“By 1984, the California legislature had created an official self-esteem task force, believing that improving citizens’ self-esteem would do everything from lower dependence on welfare to decrease teen pregnancy. Such arguments turned self-esteem into an unstoppable train, particularly when it came to children. Anything potentially damaging to kids’ self-esteem was axed. Competitions were frowned upon. Soccer coaches stopped counting goals and handed out trophies to everyone. Teachers threw out their red pencils. Criticism was replaced with ubiquitous, even undeserved, praise. (There’s even a school district in Massachusetts that has kids in gym class ‘jumping rope’ without a rope–lest they suffer the embarrassment of tripping).”
The preceding paragraph was taken from a new book by Po Bronson called NurtureShock: New Thinking About Children.
What are we doing to our kids? Are we preparing them for the future? Are we building their character? Are we giving them tools that will adapt to the uncertainty of the future that they may face?
Imagine the kid that learns to jump rope without a rope. What happens when he transfers to a new school in a new district? Is he prepared for what he will face?
What about the classrooms that do not use red pens? Or mark things wrong? What happens to that kid when he graduates and gets a job? Will he be expected to do real work or can he just “go to work” without working? Maybe his boss will be one of his classmates and he can pay him without real money. Wouldn’t that be great?

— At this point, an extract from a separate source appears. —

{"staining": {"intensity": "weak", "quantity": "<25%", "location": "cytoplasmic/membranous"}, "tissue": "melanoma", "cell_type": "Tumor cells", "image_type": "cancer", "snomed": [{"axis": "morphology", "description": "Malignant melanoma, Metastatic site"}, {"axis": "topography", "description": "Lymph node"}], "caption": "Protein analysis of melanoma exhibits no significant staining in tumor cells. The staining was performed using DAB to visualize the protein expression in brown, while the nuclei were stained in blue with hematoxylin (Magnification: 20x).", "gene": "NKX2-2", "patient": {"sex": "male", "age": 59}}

But we can’t blame it on the schools, can we? God just won’t let us do that. He gives the responsibility of raising children to parents–to us. We are challenged by the ancient and tested wisdom of the Bible to direct our children, to train our children, to discipline our children. We are also instructed to encourage our children (without flattery), to nurture our children, and to guide them in God’s ways.
Is it possible for us to direct our children without commanding? or train them without correcting? or discipline them without pain? Can we encourage them without words and nurture them without hugs and guide them without leading?
Let me be clear. You may not have everything you need to be the perfect parent. None of us do. BUT YOU HAVE ENOUGH. You have more life experience than your kids do. You have more wisdom than they do. You have more ability to see ahead than they do.
YOU HAVE ENOUGH! Use what you have! Use what God has given you. You will fail sometimes; you will stumble. That is how we learn.
If we think we can parent without commanding, or correcting, or disciplining, or conversing, or hugging, or leading, we may be just “jumping rope” without a rope.